Si Richard avait représenté le côté sombre et fanatique de la famille, Gottfried en représentait le côté paresseux. Quand il a eu dix-huit ans, je l'ai pris en charge — il était malgré tout le fils de mon frère décédé — même si la différence d'âge entre nous n'était pas grande. Je n'avais que sept ans de plus que mon neveu. Je siégeais déjà dans la direction du groupe, et il était évident que j'allais reprendre le flambeau après mon père, alors que Gottfried était pratiquement considéré comme un intrus dans la famille.

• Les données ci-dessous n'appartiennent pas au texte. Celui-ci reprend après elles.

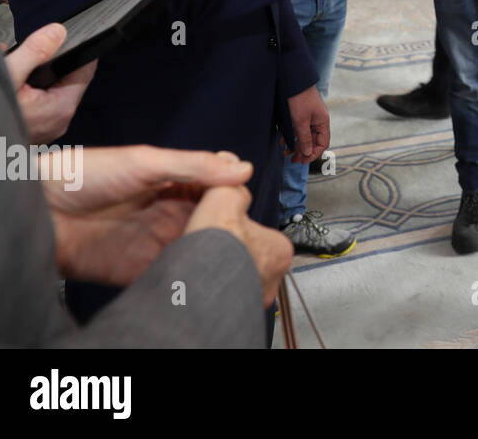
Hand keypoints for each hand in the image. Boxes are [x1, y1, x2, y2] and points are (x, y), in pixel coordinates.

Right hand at [3, 23, 95, 142]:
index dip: (78, 50)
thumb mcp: (9, 77)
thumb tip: (56, 33)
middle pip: (64, 78)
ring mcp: (45, 127)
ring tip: (12, 65)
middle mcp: (58, 119)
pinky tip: (8, 82)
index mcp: (62, 107)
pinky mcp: (33, 129)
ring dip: (30, 75)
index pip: (85, 70)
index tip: (69, 35)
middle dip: (44, 61)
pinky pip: (35, 102)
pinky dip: (23, 89)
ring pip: (47, 89)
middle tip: (24, 53)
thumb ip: (34, 53)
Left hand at [42, 145, 258, 287]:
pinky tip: (195, 271)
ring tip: (220, 253)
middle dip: (230, 229)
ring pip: (200, 252)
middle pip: (216, 224)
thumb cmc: (83, 175)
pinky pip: (173, 277)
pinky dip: (188, 277)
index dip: (235, 195)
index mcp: (176, 184)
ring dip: (212, 254)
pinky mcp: (140, 271)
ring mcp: (158, 244)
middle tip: (235, 232)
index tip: (240, 201)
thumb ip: (194, 166)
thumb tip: (242, 168)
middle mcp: (172, 214)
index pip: (221, 190)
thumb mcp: (145, 161)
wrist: (36, 209)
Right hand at [183, 179, 293, 307]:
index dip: (239, 227)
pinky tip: (198, 277)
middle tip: (211, 245)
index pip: (261, 232)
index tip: (225, 228)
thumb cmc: (217, 250)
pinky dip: (212, 285)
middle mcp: (273, 278)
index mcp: (280, 250)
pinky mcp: (234, 312)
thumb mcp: (223, 199)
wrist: (197, 286)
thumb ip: (230, 185)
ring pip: (237, 275)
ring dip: (221, 268)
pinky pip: (223, 294)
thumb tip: (231, 165)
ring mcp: (254, 297)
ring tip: (201, 259)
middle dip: (231, 249)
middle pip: (249, 254)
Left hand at [286, 85, 328, 162]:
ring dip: (296, 145)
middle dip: (303, 151)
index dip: (314, 154)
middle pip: (313, 141)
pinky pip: (299, 129)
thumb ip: (304, 138)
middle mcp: (318, 120)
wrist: (292, 80)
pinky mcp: (302, 114)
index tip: (303, 161)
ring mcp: (310, 117)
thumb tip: (308, 153)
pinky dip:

Henrik Vanger réfléchit un moment.

— Mon père ne savait pas très bien comment se comporter avec son petit-fils et c'est moi qui ai insisté pour qu'on s'occupe de lui. Je lui ai donné du travail au sein du groupe. Cela se passait après la guerre. Il a sans doute essayé de s'acquitter honnêtement de sa tâche, mais il avait du mal à se concentrer. C'était un tête en l'air, un charmeur et un fêtard, il plaisait aux femmes, et il y avait des périodes où il buvait trop. J'ai du mal à préciser mes sentiments pour lui... ce n'était pas un incapable, mais il était loin d'être fiable et il m'a souvent cruellement déçu. Avec les années, il est devenu alcoolique et, en 1965, il est mort noyé par accident. Ça s'est passé ici sur l'île, à l'autre bout, où il avait fait construire une cabane ; il se retirait souvent là-bas pour boire.